Connect to a server where you have working kubectl utility for the required cluster.
Create the secret
kubectl create secret docker-registry <secretname> --namespace=<namespacename> --docker-server=<registry-server-name> --docker-username=<username> --docker-password=<password> --docker-email=<email>
STEP 5:
We need to discover source and target clusters first before starting actual migration. SWIFT Cluster discover collects metadata of source and target clusters which are used for replication purposes. In this demo, we will use source K8S as Google Kubernetes Engine (GKE) cluster and target as AKS cluster.
In SWIFT GUI, Under the ‘Container Clusters’ tab on the right panel, click on the ‘Add’ option to discover source and target clusters, in this case, source as GKE and target as Azure AKS cluster.
Fill up the necessary information and click ‘ADD.’
Added source and target cluster’s info will be displayed on the same page.
STEP 6:
After discovering the cluster, Under the ‘Business Continuity and DR’ tab on the right panel select ‘DR Policies,’ and then click on the ‘New’ option to create new DR policy. This step will create a schedule for DR policies to run, I.e., how frequently syncs should run to take backups.
DR policies can be configured to execute periodically using the following Scheduling parameters:
By – schedule: Setup the execution time of DR policies on weekly/Daily basis using flexible scheduling options.
By – Frequency: DR policies can also be executed frequently one after another after some time.
Once: Schedule the DR policy to occur only once for a given date and time.
Continuous: Continuously execute DR policies one after other back-to-back.

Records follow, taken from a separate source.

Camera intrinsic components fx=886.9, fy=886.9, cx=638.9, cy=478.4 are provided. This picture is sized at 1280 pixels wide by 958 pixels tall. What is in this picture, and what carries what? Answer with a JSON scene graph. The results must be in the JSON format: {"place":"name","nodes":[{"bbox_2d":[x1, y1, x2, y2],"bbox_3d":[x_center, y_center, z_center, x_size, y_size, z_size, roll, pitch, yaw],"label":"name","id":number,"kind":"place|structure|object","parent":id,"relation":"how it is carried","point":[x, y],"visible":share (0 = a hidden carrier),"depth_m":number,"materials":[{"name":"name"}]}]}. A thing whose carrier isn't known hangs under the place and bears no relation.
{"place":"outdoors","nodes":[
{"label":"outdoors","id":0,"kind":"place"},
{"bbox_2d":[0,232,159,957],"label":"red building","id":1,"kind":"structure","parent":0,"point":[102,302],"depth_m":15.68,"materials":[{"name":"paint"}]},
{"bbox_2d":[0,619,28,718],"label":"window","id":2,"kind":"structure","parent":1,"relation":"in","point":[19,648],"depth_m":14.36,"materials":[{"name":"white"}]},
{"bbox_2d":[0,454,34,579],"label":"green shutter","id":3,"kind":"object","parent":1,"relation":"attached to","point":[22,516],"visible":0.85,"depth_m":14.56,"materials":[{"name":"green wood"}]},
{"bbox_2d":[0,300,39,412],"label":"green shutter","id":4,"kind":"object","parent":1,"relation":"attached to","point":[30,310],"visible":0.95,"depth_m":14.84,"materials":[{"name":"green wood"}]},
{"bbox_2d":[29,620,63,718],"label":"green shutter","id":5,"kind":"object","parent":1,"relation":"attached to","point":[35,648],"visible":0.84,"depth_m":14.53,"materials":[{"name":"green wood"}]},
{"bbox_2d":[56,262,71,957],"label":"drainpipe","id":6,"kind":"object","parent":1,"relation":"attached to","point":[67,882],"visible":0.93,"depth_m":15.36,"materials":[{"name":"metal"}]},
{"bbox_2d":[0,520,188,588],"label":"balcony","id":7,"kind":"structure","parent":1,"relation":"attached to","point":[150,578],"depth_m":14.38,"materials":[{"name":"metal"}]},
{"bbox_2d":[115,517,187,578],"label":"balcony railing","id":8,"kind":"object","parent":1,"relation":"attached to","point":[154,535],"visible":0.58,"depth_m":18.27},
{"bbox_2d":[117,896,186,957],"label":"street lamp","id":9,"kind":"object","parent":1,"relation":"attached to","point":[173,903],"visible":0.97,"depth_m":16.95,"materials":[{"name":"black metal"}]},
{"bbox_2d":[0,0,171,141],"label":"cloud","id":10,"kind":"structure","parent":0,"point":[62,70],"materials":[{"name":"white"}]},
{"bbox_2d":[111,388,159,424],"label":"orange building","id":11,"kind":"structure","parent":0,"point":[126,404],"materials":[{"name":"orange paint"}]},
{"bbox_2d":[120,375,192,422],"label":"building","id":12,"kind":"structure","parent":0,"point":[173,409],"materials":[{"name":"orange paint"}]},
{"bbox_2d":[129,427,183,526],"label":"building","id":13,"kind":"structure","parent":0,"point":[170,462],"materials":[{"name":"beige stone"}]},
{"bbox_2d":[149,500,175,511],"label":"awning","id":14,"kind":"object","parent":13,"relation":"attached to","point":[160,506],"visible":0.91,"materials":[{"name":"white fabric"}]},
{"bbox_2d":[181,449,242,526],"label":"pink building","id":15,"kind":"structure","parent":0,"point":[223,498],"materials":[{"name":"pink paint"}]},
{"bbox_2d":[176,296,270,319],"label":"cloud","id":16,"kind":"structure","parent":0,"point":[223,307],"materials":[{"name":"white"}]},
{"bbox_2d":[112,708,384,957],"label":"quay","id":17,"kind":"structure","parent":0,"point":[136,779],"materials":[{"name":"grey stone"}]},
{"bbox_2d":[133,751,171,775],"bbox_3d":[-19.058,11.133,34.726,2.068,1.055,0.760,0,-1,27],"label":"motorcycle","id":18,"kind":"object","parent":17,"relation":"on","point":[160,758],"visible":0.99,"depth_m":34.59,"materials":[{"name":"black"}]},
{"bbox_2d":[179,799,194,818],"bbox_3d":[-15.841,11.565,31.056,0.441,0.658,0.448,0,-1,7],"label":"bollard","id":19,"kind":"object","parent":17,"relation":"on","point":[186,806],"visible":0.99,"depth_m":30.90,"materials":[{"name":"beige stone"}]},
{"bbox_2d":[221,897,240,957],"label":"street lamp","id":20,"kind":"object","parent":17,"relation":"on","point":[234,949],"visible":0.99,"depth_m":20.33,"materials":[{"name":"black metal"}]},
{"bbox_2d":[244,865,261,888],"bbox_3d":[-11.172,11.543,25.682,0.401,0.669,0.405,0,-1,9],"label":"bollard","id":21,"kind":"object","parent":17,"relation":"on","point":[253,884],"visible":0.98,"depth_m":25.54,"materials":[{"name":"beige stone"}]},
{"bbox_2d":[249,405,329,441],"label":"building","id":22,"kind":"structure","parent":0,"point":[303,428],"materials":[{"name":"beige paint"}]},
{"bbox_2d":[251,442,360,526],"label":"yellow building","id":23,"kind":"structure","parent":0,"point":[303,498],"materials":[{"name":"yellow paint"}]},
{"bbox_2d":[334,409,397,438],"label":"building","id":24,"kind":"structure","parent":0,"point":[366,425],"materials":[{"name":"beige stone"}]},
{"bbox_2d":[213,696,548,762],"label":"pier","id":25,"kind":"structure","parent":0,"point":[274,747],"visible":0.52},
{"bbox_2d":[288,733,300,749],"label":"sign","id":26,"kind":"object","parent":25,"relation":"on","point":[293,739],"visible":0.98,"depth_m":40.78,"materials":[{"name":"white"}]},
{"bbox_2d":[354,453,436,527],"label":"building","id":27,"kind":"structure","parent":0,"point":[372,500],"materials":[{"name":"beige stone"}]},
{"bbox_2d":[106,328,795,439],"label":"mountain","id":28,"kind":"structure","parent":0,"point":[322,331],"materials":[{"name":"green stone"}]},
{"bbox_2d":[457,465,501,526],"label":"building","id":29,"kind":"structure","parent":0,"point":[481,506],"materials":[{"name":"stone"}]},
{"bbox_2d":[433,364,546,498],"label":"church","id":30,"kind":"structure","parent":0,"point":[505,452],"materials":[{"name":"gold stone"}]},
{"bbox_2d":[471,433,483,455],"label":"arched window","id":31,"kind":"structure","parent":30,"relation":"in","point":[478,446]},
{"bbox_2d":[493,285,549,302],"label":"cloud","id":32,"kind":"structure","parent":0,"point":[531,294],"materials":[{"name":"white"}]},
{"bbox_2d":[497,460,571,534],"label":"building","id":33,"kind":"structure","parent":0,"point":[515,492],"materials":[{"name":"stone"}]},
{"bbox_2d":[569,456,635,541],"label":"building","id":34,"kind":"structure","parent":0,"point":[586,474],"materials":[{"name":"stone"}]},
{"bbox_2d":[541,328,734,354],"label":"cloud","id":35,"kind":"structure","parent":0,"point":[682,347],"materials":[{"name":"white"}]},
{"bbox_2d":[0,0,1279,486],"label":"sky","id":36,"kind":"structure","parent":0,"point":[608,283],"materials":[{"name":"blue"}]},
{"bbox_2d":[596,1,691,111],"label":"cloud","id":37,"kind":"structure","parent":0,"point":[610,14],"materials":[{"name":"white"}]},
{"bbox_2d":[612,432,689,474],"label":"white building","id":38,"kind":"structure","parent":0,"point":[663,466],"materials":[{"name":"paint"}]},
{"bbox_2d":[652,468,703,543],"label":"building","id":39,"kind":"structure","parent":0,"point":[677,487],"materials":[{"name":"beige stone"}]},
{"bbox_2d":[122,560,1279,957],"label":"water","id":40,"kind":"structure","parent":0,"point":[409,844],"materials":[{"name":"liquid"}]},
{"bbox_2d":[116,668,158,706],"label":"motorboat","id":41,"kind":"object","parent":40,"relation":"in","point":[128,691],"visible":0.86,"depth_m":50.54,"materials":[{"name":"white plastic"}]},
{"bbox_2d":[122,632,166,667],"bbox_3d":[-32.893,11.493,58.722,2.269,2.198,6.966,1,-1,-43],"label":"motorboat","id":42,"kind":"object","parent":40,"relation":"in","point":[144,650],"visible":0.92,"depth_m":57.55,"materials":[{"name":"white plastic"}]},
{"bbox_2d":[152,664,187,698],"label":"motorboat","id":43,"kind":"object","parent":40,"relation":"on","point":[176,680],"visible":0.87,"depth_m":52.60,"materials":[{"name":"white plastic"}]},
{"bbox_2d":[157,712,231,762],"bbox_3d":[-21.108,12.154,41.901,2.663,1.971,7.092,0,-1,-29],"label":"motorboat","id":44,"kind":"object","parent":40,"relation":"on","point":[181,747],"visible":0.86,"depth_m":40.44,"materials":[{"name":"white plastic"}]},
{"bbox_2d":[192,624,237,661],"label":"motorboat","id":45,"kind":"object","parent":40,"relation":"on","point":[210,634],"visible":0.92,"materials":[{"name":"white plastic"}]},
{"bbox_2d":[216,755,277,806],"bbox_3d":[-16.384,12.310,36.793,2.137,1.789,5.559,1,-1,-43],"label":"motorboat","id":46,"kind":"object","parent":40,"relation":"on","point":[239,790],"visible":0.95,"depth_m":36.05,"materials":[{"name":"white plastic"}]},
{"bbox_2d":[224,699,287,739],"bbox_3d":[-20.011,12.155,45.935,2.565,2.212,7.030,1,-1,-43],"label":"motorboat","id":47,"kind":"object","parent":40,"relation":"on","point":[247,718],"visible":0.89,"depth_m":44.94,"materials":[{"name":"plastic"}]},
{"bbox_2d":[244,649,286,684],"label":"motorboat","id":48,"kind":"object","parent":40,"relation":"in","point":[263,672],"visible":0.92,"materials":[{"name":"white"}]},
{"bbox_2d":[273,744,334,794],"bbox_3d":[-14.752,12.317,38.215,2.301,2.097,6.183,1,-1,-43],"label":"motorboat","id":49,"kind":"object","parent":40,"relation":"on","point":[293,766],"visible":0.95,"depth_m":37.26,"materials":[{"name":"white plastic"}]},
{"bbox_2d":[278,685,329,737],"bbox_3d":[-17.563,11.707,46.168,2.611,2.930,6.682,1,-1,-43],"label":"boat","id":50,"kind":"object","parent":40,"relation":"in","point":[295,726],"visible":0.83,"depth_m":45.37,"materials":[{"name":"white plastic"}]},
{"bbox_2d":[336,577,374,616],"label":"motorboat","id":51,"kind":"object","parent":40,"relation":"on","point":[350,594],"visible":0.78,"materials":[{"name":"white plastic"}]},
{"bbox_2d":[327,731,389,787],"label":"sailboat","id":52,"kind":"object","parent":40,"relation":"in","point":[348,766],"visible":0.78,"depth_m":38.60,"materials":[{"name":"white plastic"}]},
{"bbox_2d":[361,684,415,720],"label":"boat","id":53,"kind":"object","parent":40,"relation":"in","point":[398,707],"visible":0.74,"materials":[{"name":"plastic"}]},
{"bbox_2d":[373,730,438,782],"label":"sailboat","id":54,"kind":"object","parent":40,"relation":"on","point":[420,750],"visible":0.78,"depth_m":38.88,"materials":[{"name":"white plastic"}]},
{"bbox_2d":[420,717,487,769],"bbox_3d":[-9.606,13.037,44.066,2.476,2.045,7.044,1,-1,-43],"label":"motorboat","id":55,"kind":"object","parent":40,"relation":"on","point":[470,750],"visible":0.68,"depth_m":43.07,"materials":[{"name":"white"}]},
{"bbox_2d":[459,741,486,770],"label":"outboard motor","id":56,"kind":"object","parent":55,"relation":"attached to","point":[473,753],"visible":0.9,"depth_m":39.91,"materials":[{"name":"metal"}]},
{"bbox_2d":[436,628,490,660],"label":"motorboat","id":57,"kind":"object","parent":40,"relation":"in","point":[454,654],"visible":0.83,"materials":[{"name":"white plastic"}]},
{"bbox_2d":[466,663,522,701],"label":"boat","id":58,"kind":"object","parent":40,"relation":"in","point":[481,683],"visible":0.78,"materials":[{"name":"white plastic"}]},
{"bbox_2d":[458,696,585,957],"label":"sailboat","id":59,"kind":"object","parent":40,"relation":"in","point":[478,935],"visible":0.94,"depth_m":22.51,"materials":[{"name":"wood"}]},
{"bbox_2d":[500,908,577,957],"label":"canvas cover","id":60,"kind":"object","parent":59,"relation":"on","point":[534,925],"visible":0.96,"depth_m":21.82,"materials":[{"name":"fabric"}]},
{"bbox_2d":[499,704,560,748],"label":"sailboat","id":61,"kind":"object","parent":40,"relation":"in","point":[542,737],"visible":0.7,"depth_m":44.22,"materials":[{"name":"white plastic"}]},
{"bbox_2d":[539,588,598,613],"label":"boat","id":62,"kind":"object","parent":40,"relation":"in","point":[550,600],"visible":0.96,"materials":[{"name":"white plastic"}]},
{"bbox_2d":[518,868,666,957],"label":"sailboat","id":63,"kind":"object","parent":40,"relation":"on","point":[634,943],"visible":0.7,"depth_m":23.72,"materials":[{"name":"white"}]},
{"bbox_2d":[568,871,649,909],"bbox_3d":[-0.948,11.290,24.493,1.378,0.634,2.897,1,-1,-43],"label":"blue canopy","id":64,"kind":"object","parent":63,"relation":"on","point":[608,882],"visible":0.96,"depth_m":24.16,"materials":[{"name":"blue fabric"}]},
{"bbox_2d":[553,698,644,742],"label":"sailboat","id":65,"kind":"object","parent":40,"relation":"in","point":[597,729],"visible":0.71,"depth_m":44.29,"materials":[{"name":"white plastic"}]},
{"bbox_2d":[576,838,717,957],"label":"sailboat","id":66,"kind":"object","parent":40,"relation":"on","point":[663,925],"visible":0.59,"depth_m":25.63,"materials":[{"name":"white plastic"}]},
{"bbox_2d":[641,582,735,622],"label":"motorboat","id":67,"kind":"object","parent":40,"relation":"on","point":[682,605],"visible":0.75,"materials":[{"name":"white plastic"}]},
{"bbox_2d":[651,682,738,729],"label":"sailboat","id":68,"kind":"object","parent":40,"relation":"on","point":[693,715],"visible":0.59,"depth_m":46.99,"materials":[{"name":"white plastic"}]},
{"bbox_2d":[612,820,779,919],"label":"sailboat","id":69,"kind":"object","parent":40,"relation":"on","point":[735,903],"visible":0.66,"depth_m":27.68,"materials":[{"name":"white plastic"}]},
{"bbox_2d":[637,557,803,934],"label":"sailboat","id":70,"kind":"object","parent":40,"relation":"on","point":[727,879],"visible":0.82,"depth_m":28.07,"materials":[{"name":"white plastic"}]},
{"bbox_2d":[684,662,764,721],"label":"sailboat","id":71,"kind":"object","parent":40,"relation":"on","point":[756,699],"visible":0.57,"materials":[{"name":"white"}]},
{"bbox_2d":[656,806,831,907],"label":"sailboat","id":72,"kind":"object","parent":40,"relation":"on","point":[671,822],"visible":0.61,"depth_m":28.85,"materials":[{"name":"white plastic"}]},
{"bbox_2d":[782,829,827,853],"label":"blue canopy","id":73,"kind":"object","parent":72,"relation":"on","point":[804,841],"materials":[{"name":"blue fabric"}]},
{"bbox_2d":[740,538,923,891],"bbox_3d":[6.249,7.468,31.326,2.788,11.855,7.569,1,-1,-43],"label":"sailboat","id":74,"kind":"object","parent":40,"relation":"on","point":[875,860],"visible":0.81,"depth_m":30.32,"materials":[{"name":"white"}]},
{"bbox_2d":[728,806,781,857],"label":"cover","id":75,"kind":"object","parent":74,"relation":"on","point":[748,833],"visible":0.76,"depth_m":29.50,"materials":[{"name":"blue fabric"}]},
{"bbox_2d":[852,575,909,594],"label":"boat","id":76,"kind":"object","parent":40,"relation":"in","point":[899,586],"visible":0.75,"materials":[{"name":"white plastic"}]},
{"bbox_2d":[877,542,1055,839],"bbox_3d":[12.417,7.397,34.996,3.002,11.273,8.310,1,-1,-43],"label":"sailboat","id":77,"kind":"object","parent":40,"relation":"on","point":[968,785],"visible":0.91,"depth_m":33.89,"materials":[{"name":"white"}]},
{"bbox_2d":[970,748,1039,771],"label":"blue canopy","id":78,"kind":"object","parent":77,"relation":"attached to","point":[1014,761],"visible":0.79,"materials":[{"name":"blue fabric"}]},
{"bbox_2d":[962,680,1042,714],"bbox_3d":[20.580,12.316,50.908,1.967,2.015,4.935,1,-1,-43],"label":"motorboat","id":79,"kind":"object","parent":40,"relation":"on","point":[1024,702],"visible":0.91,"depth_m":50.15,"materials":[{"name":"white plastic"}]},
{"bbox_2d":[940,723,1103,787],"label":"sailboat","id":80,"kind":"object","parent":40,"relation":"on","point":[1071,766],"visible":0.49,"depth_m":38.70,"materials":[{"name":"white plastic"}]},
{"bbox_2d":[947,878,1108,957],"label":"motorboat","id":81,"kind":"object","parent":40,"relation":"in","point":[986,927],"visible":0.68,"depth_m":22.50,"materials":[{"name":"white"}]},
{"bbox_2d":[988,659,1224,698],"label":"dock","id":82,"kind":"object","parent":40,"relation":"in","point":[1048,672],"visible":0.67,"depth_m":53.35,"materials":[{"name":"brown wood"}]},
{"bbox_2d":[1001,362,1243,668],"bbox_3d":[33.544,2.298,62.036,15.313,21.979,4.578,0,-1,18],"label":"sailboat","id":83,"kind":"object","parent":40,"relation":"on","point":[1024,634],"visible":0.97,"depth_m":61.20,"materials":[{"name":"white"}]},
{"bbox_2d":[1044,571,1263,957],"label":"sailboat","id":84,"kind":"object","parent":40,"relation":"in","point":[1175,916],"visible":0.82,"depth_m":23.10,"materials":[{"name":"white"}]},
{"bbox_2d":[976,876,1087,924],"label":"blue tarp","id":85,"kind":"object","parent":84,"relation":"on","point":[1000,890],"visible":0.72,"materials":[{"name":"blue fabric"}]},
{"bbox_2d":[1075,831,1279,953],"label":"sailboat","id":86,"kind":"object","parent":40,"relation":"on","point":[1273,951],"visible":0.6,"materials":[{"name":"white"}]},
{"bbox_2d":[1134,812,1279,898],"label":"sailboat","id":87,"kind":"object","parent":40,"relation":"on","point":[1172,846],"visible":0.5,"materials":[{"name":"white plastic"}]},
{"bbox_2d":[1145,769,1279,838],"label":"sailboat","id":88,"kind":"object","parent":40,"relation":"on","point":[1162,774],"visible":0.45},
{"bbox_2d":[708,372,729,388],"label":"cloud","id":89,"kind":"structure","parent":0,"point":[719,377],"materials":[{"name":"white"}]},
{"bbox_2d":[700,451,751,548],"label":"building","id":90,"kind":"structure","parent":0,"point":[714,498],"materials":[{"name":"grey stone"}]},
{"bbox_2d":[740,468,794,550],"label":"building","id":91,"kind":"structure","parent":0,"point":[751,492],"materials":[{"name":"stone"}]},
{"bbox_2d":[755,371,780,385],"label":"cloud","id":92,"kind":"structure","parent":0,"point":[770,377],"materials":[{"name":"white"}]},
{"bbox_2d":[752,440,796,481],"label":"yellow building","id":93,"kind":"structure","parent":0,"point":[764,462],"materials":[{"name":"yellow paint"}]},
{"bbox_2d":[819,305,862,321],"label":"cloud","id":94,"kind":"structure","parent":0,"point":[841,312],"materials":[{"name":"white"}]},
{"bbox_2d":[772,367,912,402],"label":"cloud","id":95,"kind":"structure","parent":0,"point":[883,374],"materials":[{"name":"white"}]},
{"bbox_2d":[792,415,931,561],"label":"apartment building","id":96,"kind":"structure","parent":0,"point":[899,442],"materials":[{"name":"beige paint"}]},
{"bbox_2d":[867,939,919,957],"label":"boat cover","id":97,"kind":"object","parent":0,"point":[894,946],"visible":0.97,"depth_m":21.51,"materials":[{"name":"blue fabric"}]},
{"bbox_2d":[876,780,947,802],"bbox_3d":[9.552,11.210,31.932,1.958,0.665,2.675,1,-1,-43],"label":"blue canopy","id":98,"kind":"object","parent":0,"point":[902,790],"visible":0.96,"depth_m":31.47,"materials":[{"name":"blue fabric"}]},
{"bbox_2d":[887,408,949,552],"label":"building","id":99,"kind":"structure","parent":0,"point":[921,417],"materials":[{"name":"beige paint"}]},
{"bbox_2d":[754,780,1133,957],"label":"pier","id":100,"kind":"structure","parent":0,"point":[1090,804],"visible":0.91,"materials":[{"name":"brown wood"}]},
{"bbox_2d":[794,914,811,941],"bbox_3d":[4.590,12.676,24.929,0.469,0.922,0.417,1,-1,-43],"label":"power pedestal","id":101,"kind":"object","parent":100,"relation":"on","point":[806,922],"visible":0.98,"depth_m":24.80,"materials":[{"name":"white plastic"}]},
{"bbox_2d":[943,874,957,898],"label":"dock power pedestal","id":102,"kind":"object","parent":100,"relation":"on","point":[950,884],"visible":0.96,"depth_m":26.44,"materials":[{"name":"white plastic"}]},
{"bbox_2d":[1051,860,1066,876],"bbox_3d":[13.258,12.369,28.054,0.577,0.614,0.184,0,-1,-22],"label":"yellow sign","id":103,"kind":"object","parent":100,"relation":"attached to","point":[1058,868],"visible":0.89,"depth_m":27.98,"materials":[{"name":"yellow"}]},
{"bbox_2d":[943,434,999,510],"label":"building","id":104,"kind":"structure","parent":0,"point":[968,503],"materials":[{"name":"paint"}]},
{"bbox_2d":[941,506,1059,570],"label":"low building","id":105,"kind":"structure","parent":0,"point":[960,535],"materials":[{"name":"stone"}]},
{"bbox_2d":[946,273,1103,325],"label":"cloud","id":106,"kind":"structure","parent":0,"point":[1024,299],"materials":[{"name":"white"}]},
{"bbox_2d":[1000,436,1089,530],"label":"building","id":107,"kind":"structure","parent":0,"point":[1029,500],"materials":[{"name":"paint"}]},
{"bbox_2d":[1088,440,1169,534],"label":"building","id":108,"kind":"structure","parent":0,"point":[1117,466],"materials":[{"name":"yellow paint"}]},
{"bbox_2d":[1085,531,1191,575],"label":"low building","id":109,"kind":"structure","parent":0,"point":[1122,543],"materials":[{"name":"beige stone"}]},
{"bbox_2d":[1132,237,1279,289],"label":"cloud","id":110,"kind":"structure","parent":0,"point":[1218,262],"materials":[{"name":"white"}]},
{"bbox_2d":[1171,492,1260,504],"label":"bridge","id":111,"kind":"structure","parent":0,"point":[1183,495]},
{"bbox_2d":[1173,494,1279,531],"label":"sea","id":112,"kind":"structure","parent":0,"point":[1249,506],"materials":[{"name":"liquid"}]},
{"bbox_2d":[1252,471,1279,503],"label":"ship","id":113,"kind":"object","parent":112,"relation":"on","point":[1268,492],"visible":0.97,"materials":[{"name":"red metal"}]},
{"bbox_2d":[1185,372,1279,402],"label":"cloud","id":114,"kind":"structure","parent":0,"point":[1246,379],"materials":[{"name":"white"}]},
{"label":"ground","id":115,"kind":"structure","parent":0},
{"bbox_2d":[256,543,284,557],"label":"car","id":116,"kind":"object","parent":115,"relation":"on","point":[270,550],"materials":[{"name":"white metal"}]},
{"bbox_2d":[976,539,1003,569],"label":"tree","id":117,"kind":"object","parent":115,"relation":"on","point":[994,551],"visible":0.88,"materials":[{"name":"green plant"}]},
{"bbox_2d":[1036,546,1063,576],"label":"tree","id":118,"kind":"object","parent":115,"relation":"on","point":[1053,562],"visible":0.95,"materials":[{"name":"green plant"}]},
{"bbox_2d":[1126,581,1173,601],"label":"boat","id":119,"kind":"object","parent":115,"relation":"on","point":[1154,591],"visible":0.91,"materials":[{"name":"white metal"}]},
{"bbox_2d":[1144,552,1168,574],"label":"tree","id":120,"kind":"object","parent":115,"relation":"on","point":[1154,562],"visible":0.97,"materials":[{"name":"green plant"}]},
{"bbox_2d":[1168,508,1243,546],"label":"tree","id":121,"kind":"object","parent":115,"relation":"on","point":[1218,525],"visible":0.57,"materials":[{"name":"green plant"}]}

Also do not forget to mention your email for the continuous notifications of DR policy success and failures.
STEP 7:
After creating a new DR policy schedule, we need to apply that schedule. Apply the created DR policy by selecting the DR policy to be applied and then click ‘Apply.
For DR policy Apply, you can select ‘Existing replication’ option where you can pick the replication job which was already executed and convert it into recuring DR policies, so that same job can be executed again with some schedule with the help of DR policies.
Or you can select ‘New replication’ to configure entirely new parameters for DR policy apply.
After applying the DR policies, under ‘Active Replications’ tab, you can see the policies are being executed according to the configured time.
Also, you can pause or un-apply already existing DR policies to stop their execution.
After the sync is completed, you can check the target namespace on AKS replicated from the source namespace:
Also, as mentioned above, we get success/failure messages on mentioned email when the DR policies are completed, a sample email as follows:
Also, SWIFT provides failover and fallback options. The failover operation is the process of switching production to a backup facility (normally your recovery site). A failback operation is the process of returning production to its original location after a disaster or a scheduled maintenance period.
To do failover/fallback, select the DR policy and click on failover/fallback option on the right.
To dry run failover, you can select ‘drill mode.’
Similarly, you can use ‘fallback’ to return them to the production cluster from backup cluster after disaster is over. With these steps your applications on Azure AKS will be periodically backed up at your destination cluster to make them disaster proof.